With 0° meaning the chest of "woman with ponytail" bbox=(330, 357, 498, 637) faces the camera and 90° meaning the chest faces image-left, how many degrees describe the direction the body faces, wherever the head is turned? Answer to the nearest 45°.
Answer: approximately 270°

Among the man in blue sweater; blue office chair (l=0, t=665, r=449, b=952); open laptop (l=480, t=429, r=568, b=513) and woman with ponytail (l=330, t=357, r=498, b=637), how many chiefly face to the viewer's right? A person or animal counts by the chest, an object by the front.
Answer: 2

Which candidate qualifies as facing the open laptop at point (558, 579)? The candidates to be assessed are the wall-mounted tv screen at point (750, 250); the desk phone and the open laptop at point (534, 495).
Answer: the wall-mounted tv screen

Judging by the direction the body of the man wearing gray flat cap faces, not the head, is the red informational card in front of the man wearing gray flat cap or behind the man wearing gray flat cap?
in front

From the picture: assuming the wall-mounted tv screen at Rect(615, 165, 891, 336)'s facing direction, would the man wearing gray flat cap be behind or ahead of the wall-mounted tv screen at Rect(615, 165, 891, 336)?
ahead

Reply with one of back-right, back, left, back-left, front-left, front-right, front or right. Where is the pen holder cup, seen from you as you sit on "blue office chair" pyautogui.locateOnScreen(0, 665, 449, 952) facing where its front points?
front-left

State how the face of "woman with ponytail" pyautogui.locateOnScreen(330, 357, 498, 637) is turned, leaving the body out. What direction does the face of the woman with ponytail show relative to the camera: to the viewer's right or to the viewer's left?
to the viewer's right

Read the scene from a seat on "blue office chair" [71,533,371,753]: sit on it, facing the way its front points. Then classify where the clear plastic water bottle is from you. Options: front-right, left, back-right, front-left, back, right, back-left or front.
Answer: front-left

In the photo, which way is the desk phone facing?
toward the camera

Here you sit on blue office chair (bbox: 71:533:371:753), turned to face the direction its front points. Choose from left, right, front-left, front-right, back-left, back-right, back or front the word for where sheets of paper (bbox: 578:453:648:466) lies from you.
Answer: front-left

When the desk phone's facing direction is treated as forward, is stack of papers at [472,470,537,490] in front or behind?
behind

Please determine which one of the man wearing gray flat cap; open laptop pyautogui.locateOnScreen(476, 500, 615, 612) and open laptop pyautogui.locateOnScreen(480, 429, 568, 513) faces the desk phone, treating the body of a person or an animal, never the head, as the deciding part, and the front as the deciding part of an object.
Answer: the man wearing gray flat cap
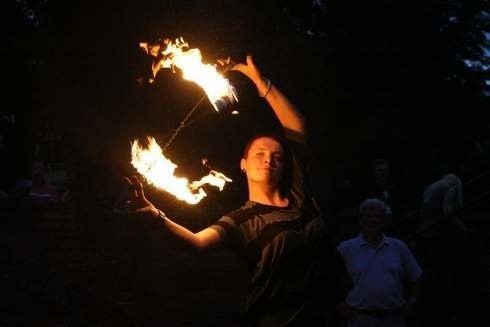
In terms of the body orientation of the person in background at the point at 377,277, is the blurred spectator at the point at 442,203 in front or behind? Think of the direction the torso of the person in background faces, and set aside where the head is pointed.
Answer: behind

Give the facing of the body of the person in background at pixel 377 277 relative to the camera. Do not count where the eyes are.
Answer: toward the camera

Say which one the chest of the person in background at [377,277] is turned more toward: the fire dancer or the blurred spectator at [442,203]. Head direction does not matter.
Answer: the fire dancer

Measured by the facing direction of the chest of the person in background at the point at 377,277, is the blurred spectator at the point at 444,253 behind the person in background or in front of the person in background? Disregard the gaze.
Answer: behind

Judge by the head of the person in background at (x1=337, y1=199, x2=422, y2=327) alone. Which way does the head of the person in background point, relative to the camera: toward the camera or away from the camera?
toward the camera

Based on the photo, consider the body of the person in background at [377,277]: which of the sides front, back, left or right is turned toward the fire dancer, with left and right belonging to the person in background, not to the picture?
front

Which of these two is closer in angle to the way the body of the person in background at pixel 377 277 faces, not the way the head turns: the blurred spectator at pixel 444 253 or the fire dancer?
the fire dancer
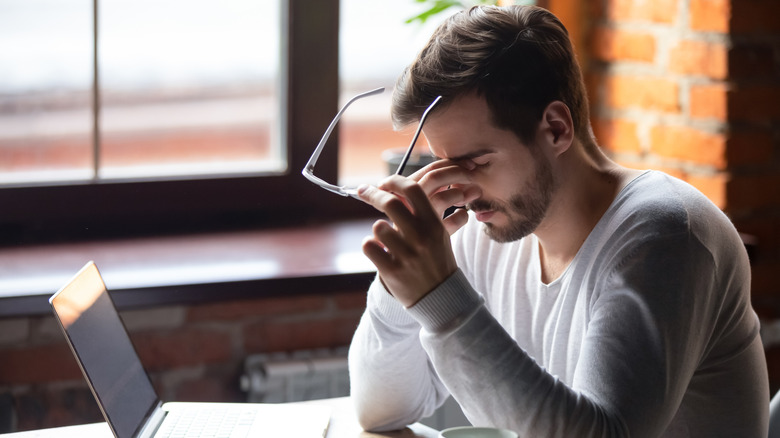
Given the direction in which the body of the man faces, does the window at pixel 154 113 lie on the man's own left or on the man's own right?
on the man's own right

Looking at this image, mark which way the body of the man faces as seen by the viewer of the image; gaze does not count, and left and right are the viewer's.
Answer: facing the viewer and to the left of the viewer

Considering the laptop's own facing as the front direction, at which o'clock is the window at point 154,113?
The window is roughly at 9 o'clock from the laptop.

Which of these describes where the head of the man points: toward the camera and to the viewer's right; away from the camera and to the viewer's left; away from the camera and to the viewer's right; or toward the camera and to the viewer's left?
toward the camera and to the viewer's left

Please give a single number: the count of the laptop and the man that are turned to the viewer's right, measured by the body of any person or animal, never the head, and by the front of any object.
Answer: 1

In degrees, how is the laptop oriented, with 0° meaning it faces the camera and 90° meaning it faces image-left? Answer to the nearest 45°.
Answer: approximately 270°

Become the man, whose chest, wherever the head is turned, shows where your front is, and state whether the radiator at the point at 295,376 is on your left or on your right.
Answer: on your right

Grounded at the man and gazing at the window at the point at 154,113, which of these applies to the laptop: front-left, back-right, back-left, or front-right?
front-left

What the task requires: Can you repeat everything above, word for word, from the line containing "Please determine which" down to the line containing "Answer: the fire dancer", including both of those lines but leaving out the pictures?

Finished exercise:
Please determine which one of the man wearing gray flat cap; open laptop pyautogui.locateOnScreen(476, 500, 615, 612) and open laptop pyautogui.locateOnScreen(480, 429, 568, 513) faces the desk phone, treating the body of a person or an animal, never the head, as the deciding part, and the front as the deciding part of an object.
Answer: the man wearing gray flat cap
In terms of the body orientation of the person in background at the point at 377,277, is the blurred spectator at the point at 442,203 in front or behind? Think of the direction the torso of the person in background faces, and set aside where the head is pointed.
Answer: behind

Give the facing of the body of the person in background at pixel 377 277 relative to the camera. Do not count where the eyes are.
Answer: toward the camera

Say which one the chest of the person in background at [377,277] is turned more toward: the fire dancer or the blurred spectator at [442,203]. Head direction does not matter.
Answer: the fire dancer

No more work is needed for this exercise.